* _Directive_
In the accounting policies excerpt below, what two things are warranty reserves estimated from?

* _Extracted text_
** Begin **

Inventory reserves - inventory reserves or write-downs are estimated for excess,
slow-moving and obsolete inventory as well as inventory whose carrying value is
in excess of net realizable value. These estimates are based on current
assessments about future demands, market conditions and related management
initiatives. If market conditions and actual demands are less favorable than
those projected by management, additional inventory write-downs may be required.

Warranty reserves - warranty reserves are estimated based upon historical rates
and specific items that are identifiable and can be estimated at time of sale.
While warranty costs have historically been within our expectations and the
provisions established, future warranty costs could be in excess of our warranty
reserves. A significant increase in these costs could adversely affect our
operating results for the period and the periods these additional costs
materialize. Warranty reserves are adjusted from time to time when actual
warranty claim experience differs from estimates.


8


Item 2. MANAGEMENT'S DISCUSSION AND ANALYSIS OF THE
RESULTS OF OPERATIONS AND FINANCIAL CONDITION

Critical Accounting Policies (continued)

Accounts receivable - the Company performs ongoing credit evaluations of its
customers and adjusts credit limits based on customer payment and current credit
worthiness, as determined by review of their current credit information. The
Company continuously monitors credits and payments from its customers and
maintains provision for estimated credit losses based on its historical
experience and any specific customer issues that have been identified. While
such credit losses have historically been within our expectation and the
provision established, the Company cannot guarantee that this positive trend
will continue.

** End **

* _Entries_

** Begin **

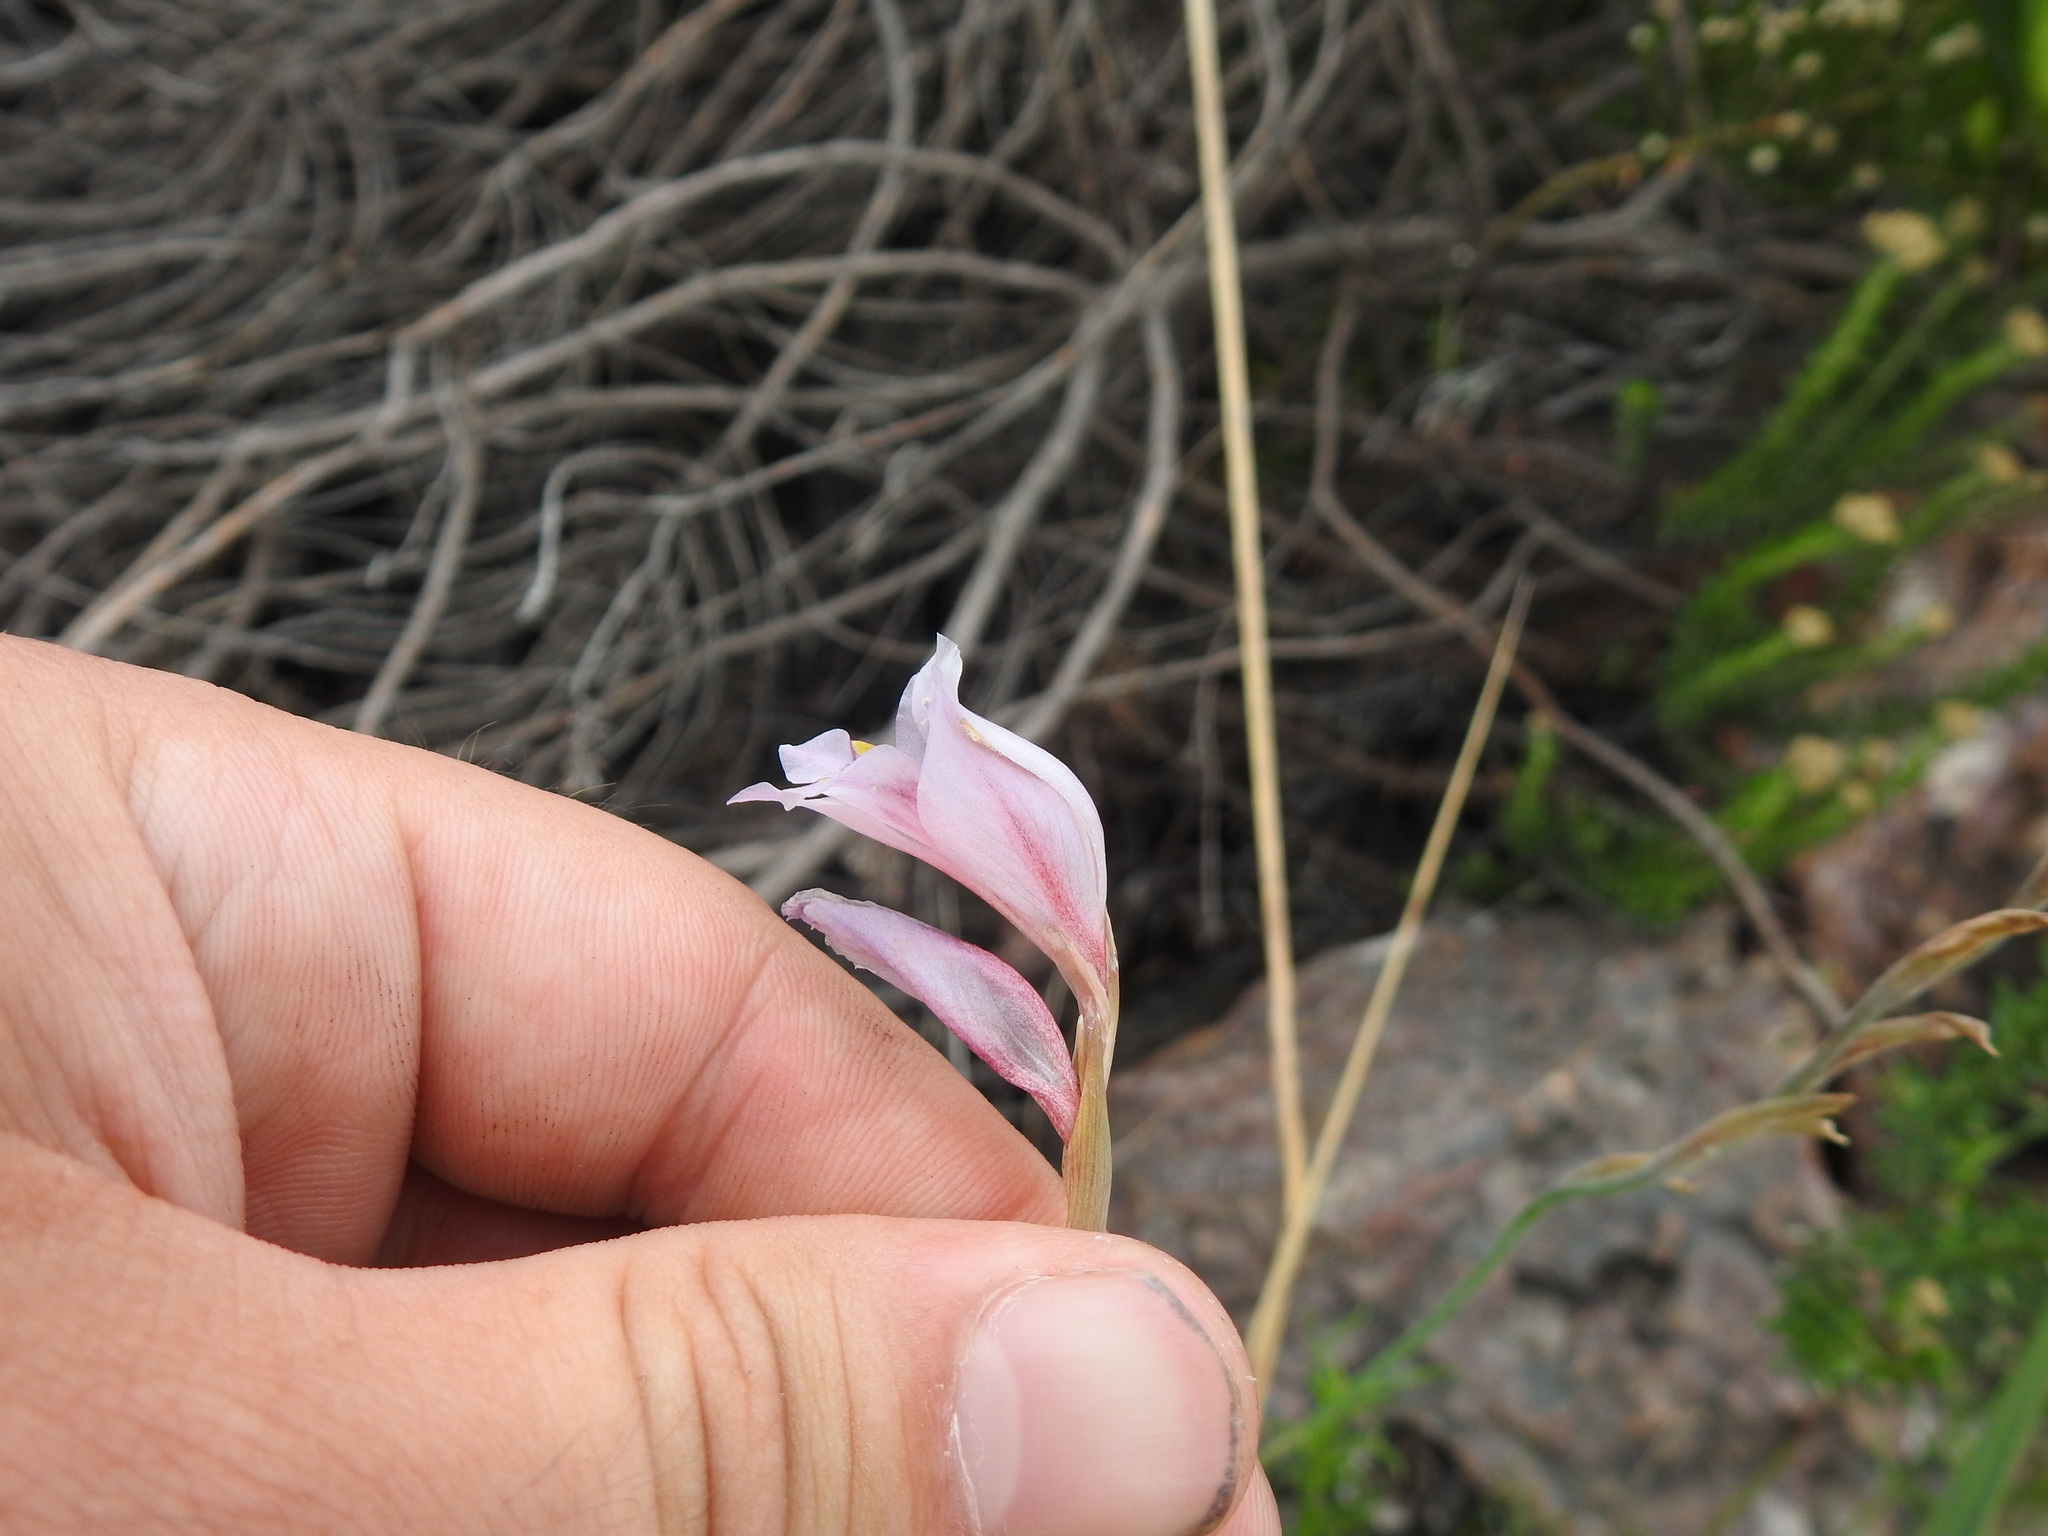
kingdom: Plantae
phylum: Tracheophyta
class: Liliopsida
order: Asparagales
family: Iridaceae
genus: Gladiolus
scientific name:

** End **
** Begin **

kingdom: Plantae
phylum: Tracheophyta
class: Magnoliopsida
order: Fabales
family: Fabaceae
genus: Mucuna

** End **
** Begin **

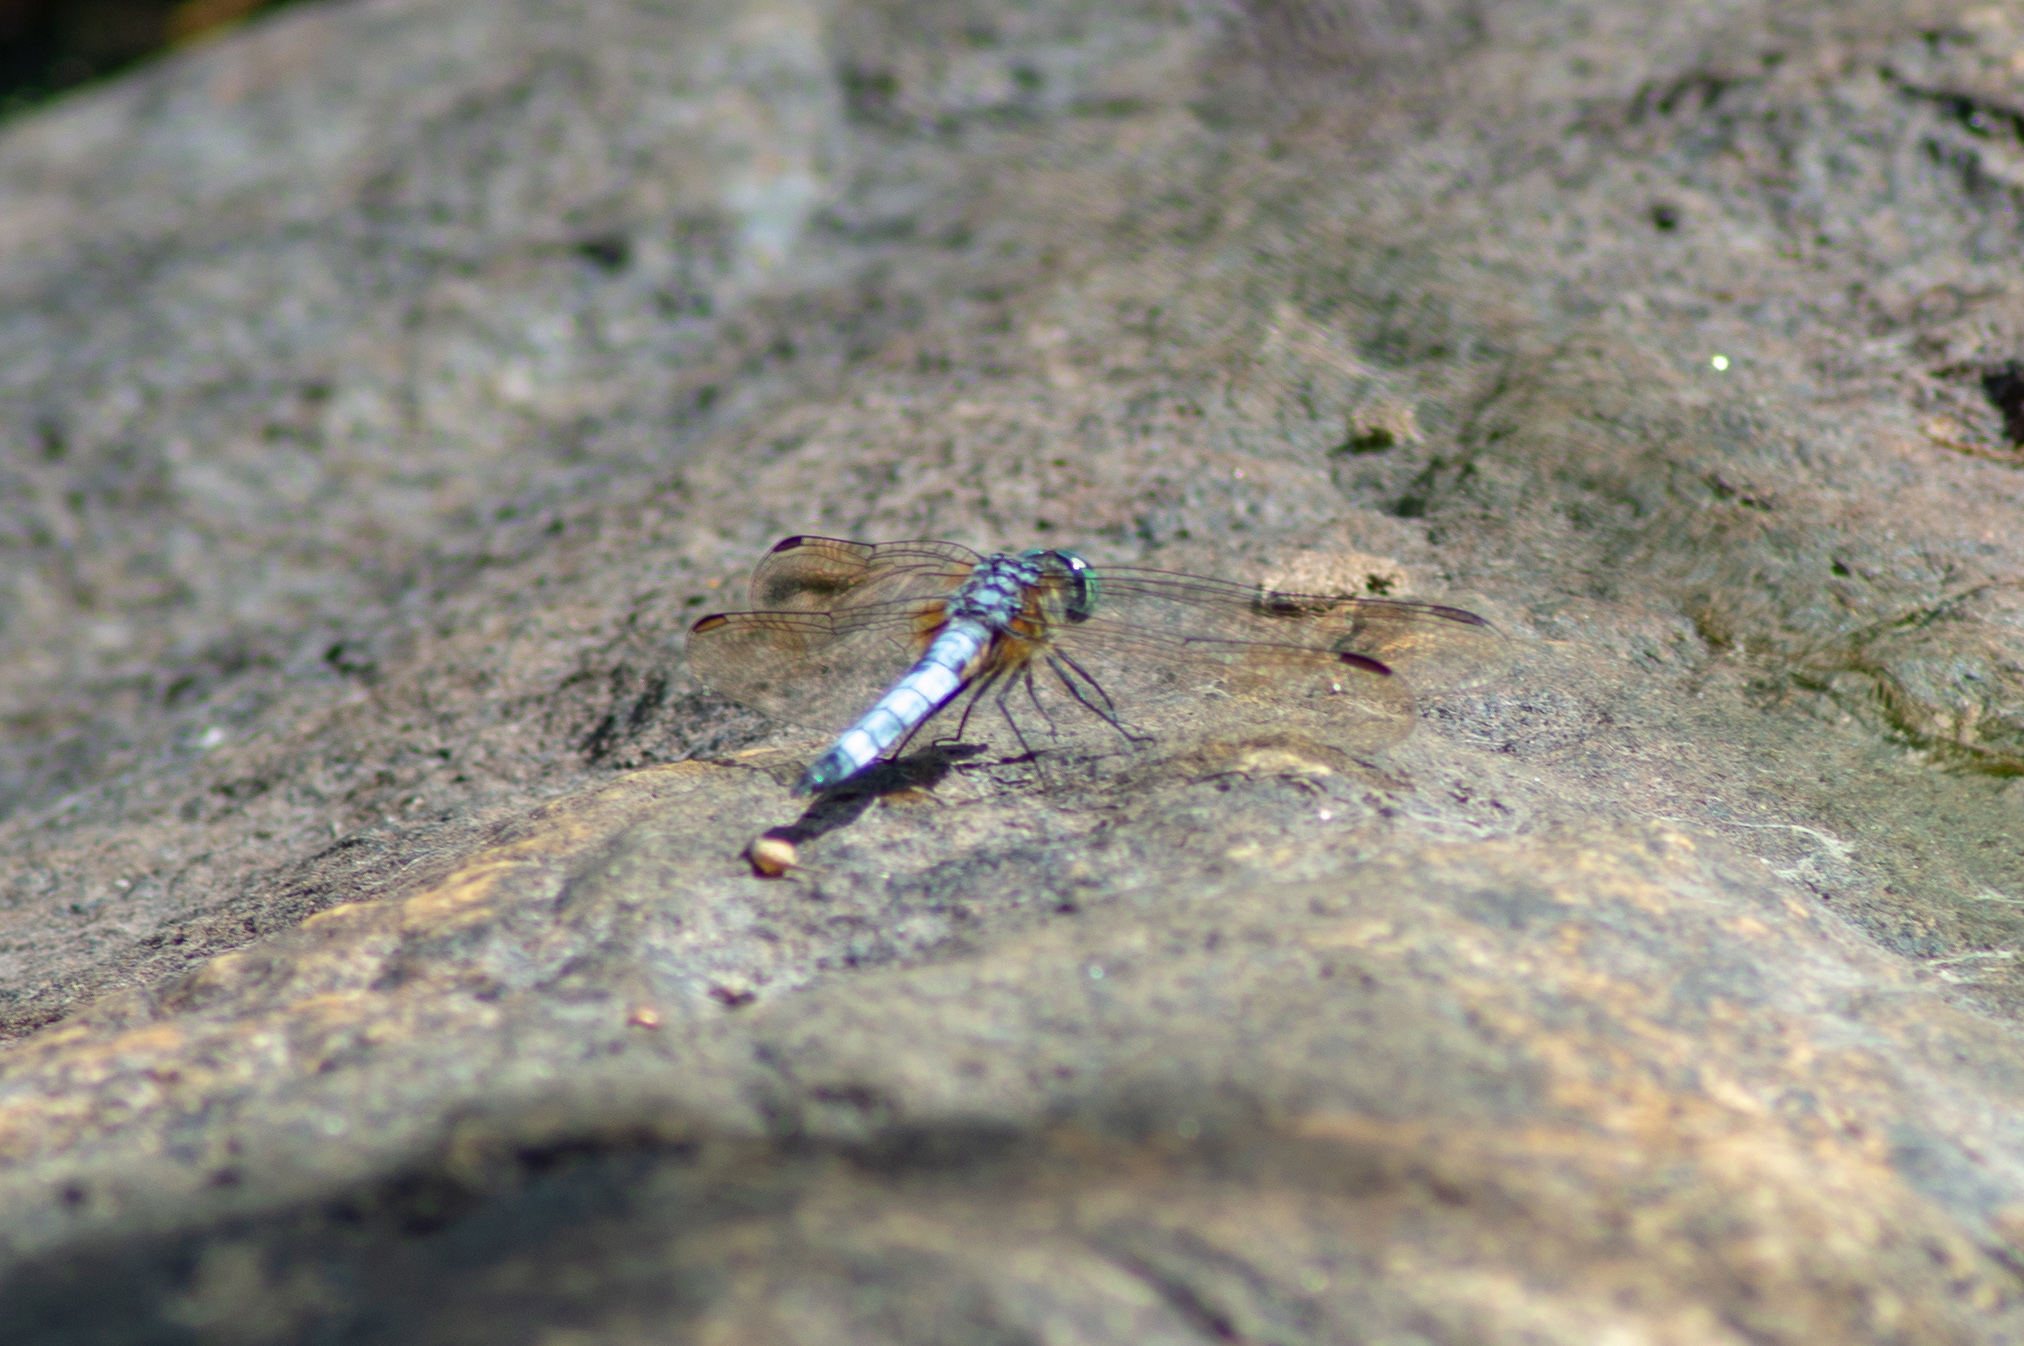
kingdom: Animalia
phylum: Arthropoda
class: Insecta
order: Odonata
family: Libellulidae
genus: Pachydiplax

** End **

* _Exercise solution_
Historical rates and specific items that are identifiable and can be estimated at time of sale.